Good Person of Setzuan Opens April 19


(Left to right) Sarah Aziz '01 and Kasey Kresconko '04 in The Good Person of Setzuan.

Fifty years after the 1951 MHC performance of The Good Woman of Setzuan, history is being repeated with an anniversary production of the critically acclaimed play by Bertolt Brecht. Holger Teschke, a leading interpreter of Brecht and Five College Distinguished Visiting Professor of Theatre Arts, is directing the The Good Person of Setzuan (the title being used for this production), which opens April 19 at Rooke Theatre.

Brecht, a Marxist, wrote The Good Person of Setzuan between 1939 and 1941. The play had its world premiere in Zurich in 1943, while he was in exile in Finland after fleeing Germany. In 1941, Brecht went into exile in the United States, where he remained until 1947 after testifying before the House Un-American Activities Committee. Only four years later, in November 1951, one of the first productions of the work was performed in this country. That performance was at the College's Laboratory Theatre. "In 1951, under those political circumstances, I think it was courageous to do the production," said Teschke. "Fifty years later, we are bringing it back." Teschke's production is the adaptation by Tony Kushner, the Pulitzer Prize-winning author of Angels in America.

The Good Person of Setzuan is a parable of a woman torn between her needs and those of her friends and neighbors. When three gods appear in the slum of Setzuan, only Shen Te, an earnest prostitute, will take them in. They reward her with money, which she invests in a tobacco shop, but her innocence and poor business skills make her a target for unscrupulous locals. To save her shop, she assumes the guise of a shrewd, entrepreneurial male cousin, Shui Ta.

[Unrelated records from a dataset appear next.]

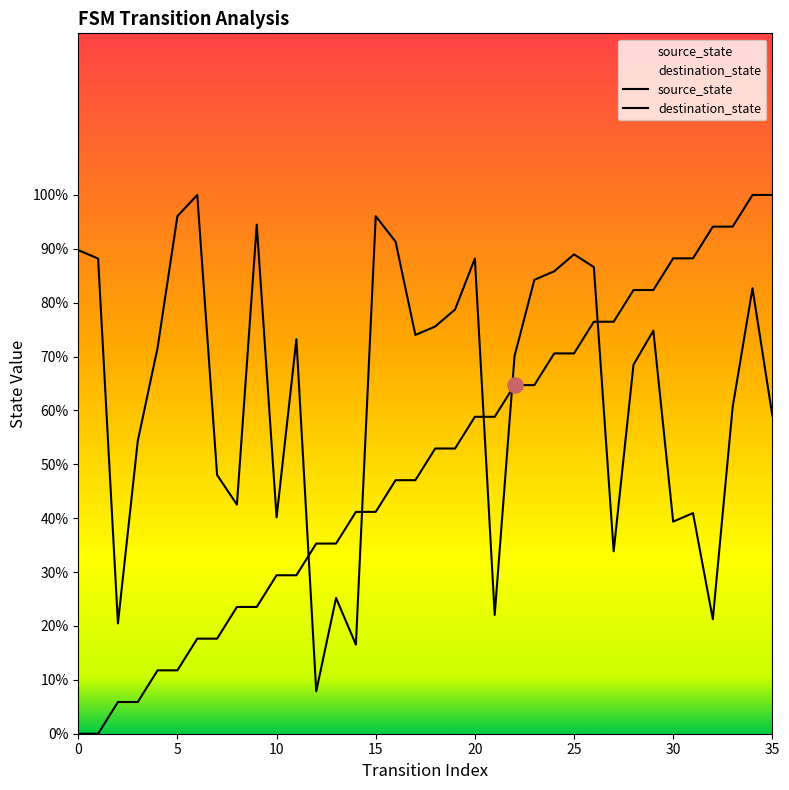

What are all the series names shown in the legend?

source_state, destination_state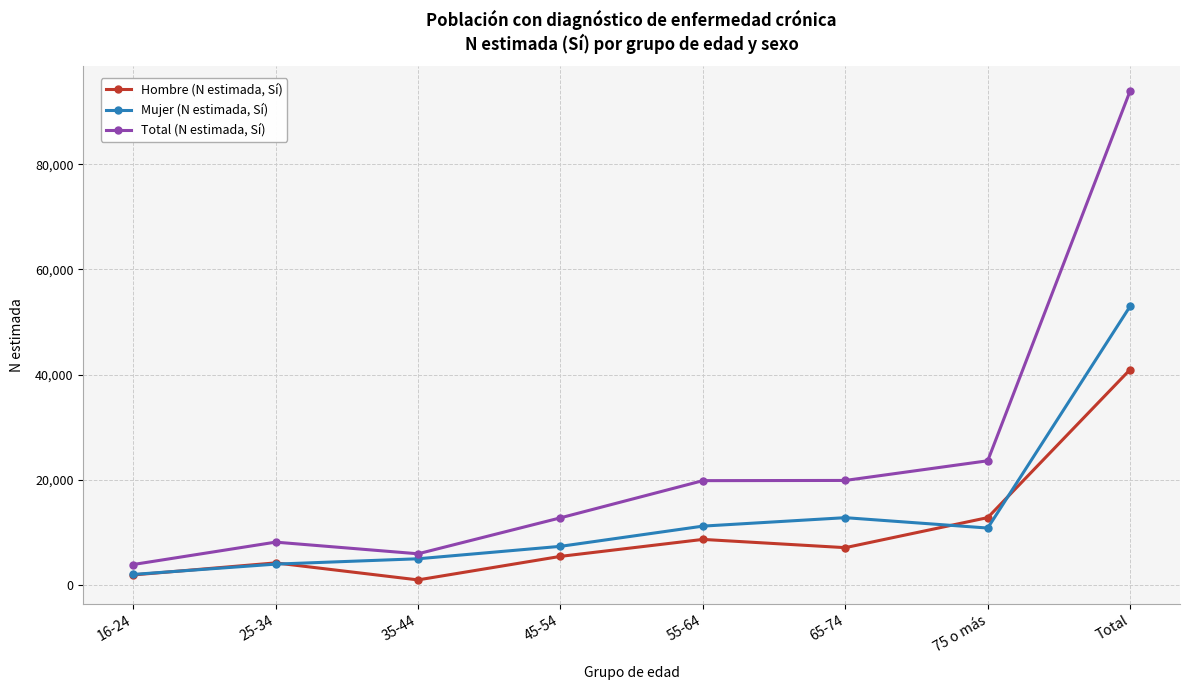

What is the label of the 2nd point from the right?

75 o más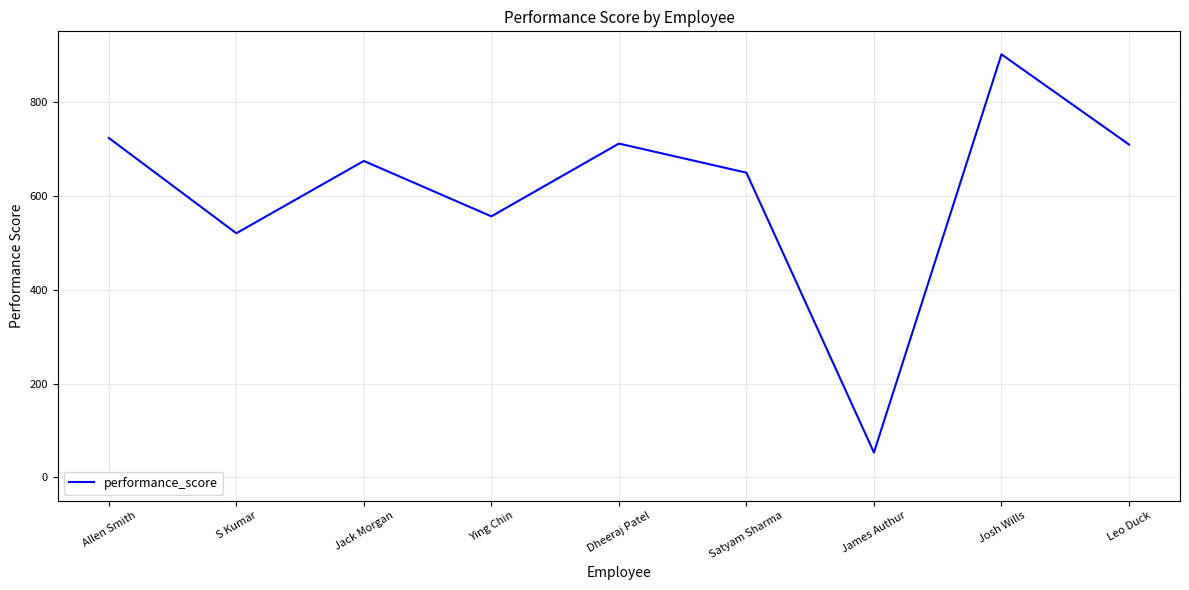

Between James Authur and S Kumar, which is larger?

S Kumar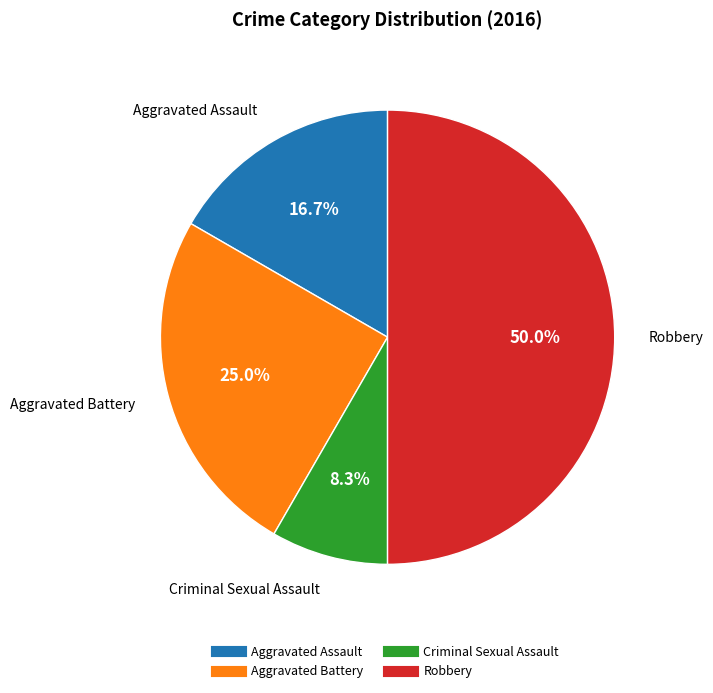

Approximately how many times larger is the value at Aggravated Battery compared to Robbery?

0.5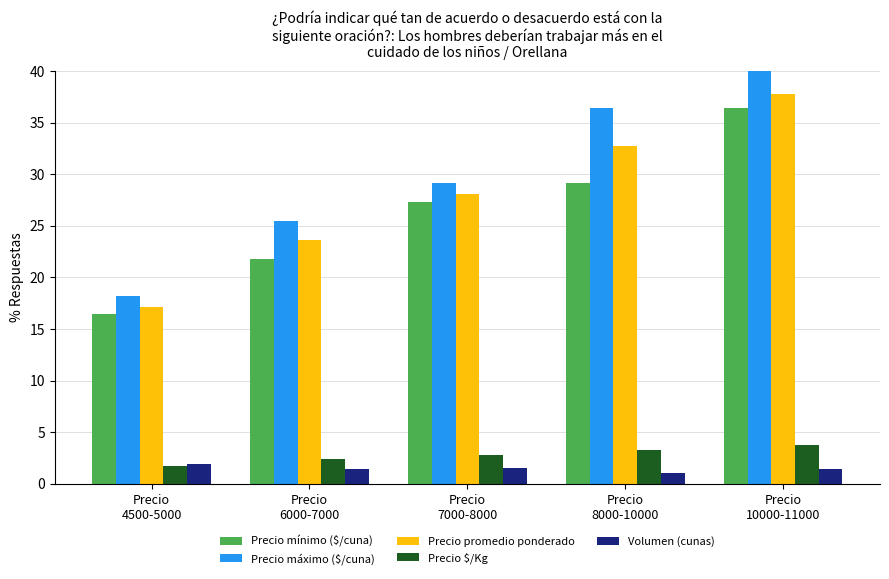

Which series has the largest range (max minus min)?

Precio máximo ($/cuna)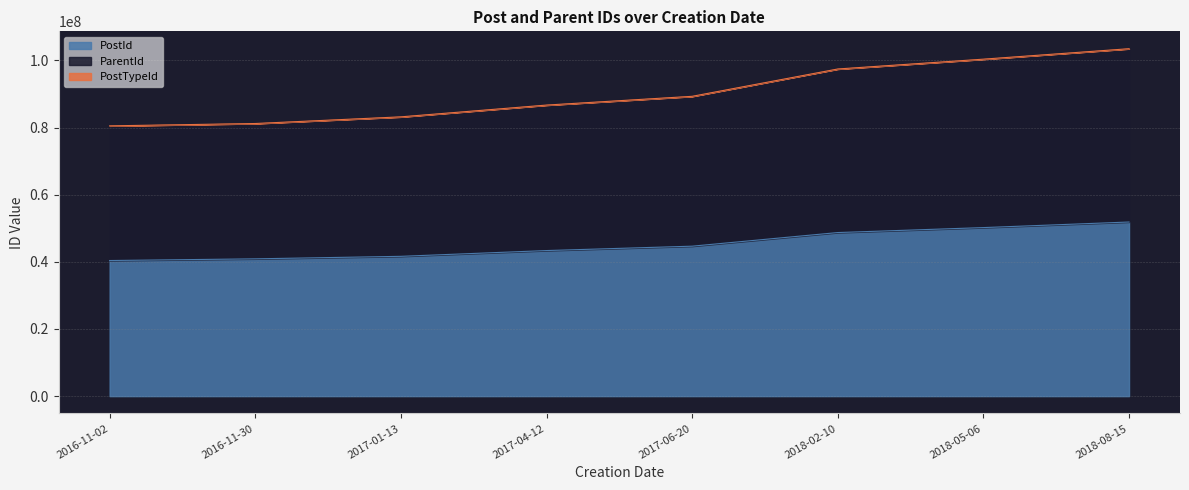

What is the sum of the PostId values at 2018-08-15 and 2018-05-06?

102063550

Although the play poses a central philosophical question, Why is it so difficult to be good? Teschke notes that the story is interwoven with questions about gender and identity. Teschke says he is "interested in investigating the layers beneath the initial interpretations of this work. Why does a woman choose to turn into a man who succeeds through greed? How does someone change as a consequence of making choices that defy personal convictions? Teschke suggests that despite its moral tone, the play is in many ways a comedy. "It's unlike much of German theater, which has a justified stereotype as being dark and heavy without any kind of humor. Both the cast and I recognize that this is a funny play."

From 1988 through 1999, Teschke served as director, dramaturg, and author at the Berliner Ensemble, the internationally renowned Berlin theater company formed by Brecht in 1949. He has served internationally as a lecturer and director of numerous productions of Brecht's works. As well as translating and adapting the plays of other dramatists, he has written his own plays, most recently, Berliner November (1998).

Teschke arrived at MHC in 1996 when, in addition to teaching a class in theater directing and lecturing on German theater, he directed Georg Büchner's Leonce and Lena. While dividing his time between Germany and the United States, he continues his work as lecturer and director at MHC.

Bertolt Brecht perhaps is best known as the German poet and playwright who used the theater as a forum for social critique and whose dramas include Mother Courage and The Threepenny Opera. He may be less familiar as an avid reader of mysteries. For Brecht, the English-language detective novel represented both a source of entertainment and a study guide. It is an interest the German-born Teschke shares. As an admirer of the work of Kinky Friedman, Dashiell Hammett, Elmore Leonard, and Robert Parker, Teschke also relied on mysteries to develop his English-language skills.

Significantly, for Teschke, as for Brecht, the detective genre has a dual meaning. "Brecht felt that the detective novel reflected the combination of intelligent entertainment and social insight and critique that he was looking for on the stage," Teschke observes. "It's this combination that I believe is really the goal of theater."

Teschke likens the process of directing to the red-herring-spiked mysteries he so admires. "Directing is like an adventure in a way," he says. "You start out thinking precisely how you want to tell the story, but with every rehearsal you discover that you're going somewhere else."

The Good Person of Setzuan will be performed at MHC's Rooke Theatre April 19–22. See the CSJ calendar for details.